Exercise requirements: Using the listing below, set down exactly the lines starting at the line that contains "left elbow: (173, 989)" and ending at the line that contains "right knee: (491, 1065)", both included, and no others.

Data shown:
━━━━━━━━

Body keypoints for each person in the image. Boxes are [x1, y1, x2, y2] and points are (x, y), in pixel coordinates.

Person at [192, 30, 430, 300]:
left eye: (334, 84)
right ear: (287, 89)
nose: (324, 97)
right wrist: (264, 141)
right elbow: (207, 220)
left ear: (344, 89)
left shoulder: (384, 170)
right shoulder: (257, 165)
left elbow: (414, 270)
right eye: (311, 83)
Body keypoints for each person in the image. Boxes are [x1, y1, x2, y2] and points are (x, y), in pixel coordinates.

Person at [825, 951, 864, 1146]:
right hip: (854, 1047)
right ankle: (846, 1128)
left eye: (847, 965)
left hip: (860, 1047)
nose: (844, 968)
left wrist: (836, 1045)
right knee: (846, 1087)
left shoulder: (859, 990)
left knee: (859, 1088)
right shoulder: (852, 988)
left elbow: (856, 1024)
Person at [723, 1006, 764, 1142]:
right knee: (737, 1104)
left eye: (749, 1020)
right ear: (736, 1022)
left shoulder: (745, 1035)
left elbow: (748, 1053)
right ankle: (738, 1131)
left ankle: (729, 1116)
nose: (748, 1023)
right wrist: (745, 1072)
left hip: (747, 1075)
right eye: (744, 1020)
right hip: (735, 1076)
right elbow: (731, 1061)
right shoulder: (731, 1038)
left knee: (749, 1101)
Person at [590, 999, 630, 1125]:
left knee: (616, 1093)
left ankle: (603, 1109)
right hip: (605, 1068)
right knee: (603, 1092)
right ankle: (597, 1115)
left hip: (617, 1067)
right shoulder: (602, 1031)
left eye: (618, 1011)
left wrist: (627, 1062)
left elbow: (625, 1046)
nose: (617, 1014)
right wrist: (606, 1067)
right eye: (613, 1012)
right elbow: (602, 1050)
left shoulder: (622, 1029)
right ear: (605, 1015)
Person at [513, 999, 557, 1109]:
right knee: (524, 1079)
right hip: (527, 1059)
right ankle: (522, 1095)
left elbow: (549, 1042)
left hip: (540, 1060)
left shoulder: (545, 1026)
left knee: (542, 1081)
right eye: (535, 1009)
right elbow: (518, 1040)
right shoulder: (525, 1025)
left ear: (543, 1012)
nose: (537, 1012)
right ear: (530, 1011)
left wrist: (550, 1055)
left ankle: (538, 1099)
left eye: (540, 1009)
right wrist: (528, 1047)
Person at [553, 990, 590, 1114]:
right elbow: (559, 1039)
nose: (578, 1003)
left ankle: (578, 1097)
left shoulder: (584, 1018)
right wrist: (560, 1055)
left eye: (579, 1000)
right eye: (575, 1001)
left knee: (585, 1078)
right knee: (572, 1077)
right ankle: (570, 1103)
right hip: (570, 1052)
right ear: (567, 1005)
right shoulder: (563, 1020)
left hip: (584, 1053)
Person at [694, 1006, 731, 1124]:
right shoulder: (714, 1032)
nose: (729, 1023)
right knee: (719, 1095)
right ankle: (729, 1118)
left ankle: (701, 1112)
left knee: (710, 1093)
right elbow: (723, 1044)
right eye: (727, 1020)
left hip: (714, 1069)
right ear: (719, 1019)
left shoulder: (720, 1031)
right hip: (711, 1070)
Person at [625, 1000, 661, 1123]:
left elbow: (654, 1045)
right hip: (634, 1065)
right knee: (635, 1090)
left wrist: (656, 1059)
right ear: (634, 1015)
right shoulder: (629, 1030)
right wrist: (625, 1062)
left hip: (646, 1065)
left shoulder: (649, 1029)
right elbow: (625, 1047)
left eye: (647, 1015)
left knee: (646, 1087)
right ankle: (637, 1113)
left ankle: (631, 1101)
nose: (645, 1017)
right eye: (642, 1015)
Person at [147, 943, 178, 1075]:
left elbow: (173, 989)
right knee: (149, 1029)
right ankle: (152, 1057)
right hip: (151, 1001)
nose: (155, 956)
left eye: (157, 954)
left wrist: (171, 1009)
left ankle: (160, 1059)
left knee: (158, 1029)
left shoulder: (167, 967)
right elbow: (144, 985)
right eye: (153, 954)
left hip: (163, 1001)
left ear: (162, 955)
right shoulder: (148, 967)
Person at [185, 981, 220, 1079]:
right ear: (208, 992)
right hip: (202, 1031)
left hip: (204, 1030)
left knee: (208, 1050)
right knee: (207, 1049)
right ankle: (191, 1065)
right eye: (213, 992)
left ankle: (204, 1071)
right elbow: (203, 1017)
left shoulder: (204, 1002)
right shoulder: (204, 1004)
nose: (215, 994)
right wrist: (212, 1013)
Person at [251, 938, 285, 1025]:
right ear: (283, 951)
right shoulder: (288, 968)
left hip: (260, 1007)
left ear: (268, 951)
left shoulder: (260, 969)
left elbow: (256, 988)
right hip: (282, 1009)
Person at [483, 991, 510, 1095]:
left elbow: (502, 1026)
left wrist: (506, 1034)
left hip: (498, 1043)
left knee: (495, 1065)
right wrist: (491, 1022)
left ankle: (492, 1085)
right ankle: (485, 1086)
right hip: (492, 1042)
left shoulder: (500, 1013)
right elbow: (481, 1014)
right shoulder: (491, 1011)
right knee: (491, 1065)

━━━━━━━━

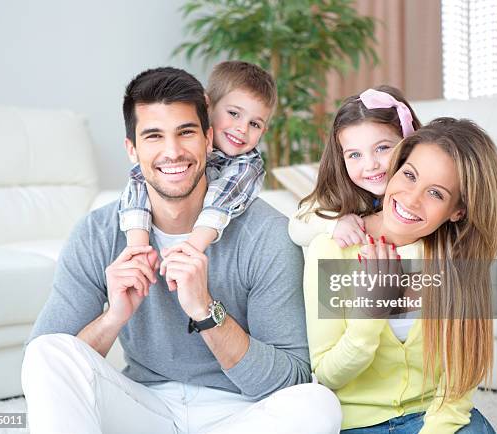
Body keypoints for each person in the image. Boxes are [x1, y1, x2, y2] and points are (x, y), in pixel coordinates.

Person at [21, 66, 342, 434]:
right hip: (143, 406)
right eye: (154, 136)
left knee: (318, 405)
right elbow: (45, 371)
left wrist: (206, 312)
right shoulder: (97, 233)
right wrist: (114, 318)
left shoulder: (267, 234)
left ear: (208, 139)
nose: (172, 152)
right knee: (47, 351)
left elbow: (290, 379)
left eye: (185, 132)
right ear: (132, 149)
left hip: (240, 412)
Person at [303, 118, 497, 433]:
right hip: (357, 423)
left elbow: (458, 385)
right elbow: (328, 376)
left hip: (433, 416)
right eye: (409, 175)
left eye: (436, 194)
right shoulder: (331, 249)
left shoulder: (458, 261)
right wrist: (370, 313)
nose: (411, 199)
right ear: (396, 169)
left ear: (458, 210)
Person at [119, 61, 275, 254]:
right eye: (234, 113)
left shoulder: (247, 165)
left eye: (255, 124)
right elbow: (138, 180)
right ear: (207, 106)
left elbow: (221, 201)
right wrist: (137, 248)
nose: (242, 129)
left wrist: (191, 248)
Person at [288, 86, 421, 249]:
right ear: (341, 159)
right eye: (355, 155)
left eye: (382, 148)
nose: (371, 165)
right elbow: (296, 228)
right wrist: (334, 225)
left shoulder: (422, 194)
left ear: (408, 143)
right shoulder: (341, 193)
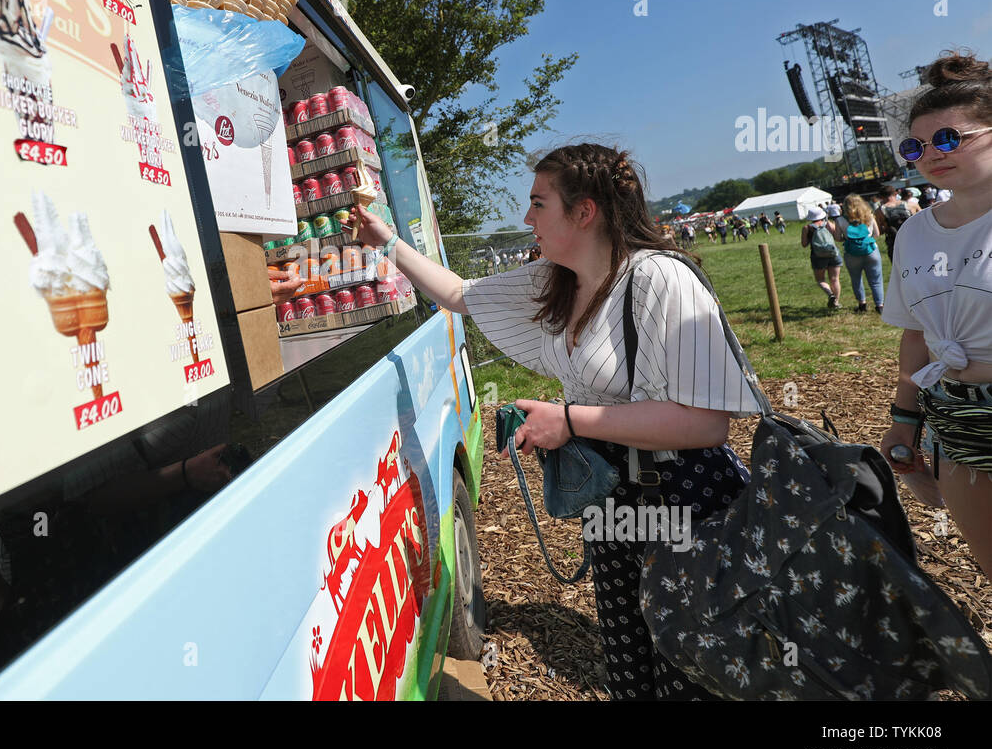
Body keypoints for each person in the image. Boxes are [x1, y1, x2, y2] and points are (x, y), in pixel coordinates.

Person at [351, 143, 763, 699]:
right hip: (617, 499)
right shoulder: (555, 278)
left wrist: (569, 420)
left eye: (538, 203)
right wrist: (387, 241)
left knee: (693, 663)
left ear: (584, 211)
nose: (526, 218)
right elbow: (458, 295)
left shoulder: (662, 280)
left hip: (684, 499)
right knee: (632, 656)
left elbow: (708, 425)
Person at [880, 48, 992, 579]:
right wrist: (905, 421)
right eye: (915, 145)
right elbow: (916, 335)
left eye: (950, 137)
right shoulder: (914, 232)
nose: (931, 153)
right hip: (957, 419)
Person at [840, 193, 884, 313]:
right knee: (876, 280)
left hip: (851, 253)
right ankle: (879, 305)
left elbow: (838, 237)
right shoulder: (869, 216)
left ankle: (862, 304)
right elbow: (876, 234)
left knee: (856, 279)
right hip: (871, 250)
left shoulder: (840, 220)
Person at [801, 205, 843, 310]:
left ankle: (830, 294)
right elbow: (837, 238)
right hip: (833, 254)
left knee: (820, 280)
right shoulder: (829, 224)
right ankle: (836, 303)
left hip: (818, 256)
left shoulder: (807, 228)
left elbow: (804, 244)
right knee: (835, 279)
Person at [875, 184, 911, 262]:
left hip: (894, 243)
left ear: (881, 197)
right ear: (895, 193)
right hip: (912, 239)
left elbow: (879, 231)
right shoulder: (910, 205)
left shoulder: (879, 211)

━━━━━━━━

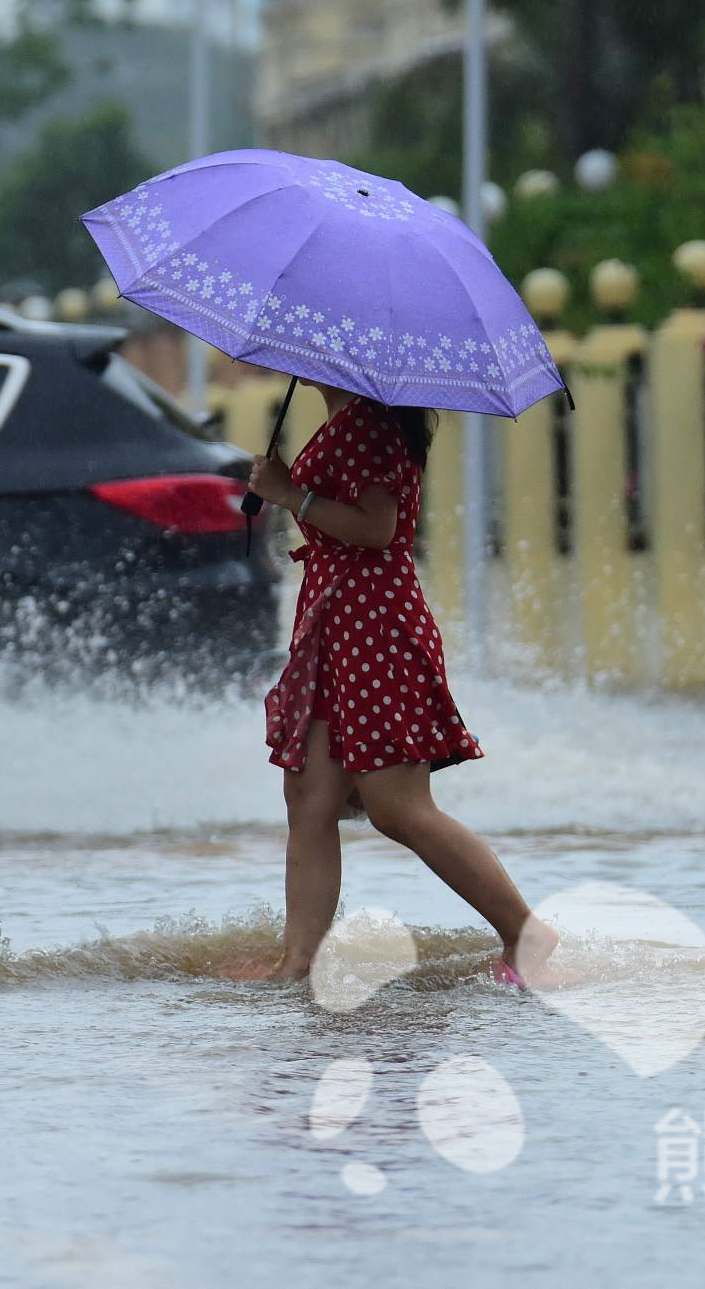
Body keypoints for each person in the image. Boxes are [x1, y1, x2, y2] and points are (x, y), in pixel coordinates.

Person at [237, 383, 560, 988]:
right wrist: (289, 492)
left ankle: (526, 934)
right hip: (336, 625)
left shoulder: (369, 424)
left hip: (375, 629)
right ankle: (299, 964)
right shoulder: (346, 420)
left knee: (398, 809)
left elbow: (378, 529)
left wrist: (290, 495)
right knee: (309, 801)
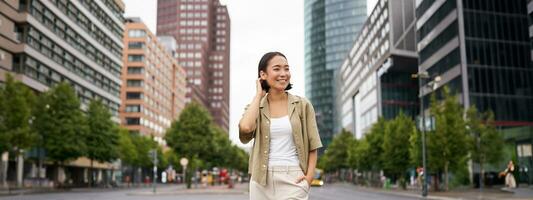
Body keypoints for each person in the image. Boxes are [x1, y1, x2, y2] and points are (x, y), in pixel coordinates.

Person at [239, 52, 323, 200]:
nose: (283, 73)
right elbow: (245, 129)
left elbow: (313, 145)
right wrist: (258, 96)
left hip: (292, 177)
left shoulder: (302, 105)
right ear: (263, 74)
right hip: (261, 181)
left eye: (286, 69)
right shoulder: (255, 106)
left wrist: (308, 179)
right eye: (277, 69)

━━━━━━━━

Exercise result:
left elbow: (173, 989)
right knee: (149, 1029)
right ankle: (152, 1057)
right hip: (151, 1001)
nose: (155, 956)
left eye: (157, 954)
left wrist: (171, 1009)
left ankle: (160, 1059)
left knee: (158, 1029)
left shoulder: (167, 967)
right elbow: (144, 985)
right eye: (153, 954)
left hip: (163, 1001)
left ear: (162, 955)
right shoulder: (148, 967)
Person at [185, 981, 220, 1079]:
right ear: (208, 992)
right hip: (202, 1031)
left hip: (204, 1030)
left knee: (208, 1050)
right knee: (207, 1049)
right ankle: (191, 1065)
right eye: (213, 992)
left ankle: (204, 1071)
right elbow: (203, 1017)
left shoulder: (204, 1002)
right shoulder: (204, 1004)
nose: (215, 994)
right wrist: (212, 1013)
Person at [251, 938, 285, 1025]:
right ear: (283, 951)
right shoulder: (288, 968)
left hip: (260, 1007)
left ear: (268, 951)
left shoulder: (260, 969)
left elbow: (256, 988)
right hip: (282, 1009)
Person at [483, 991, 510, 1095]:
left elbow: (502, 1026)
left wrist: (506, 1034)
left hip: (498, 1043)
left knee: (495, 1065)
right wrist: (491, 1022)
left ankle: (492, 1085)
right ankle: (485, 1086)
right hip: (492, 1042)
left shoulder: (500, 1013)
right elbow: (481, 1014)
right shoulder: (491, 1011)
right knee: (491, 1065)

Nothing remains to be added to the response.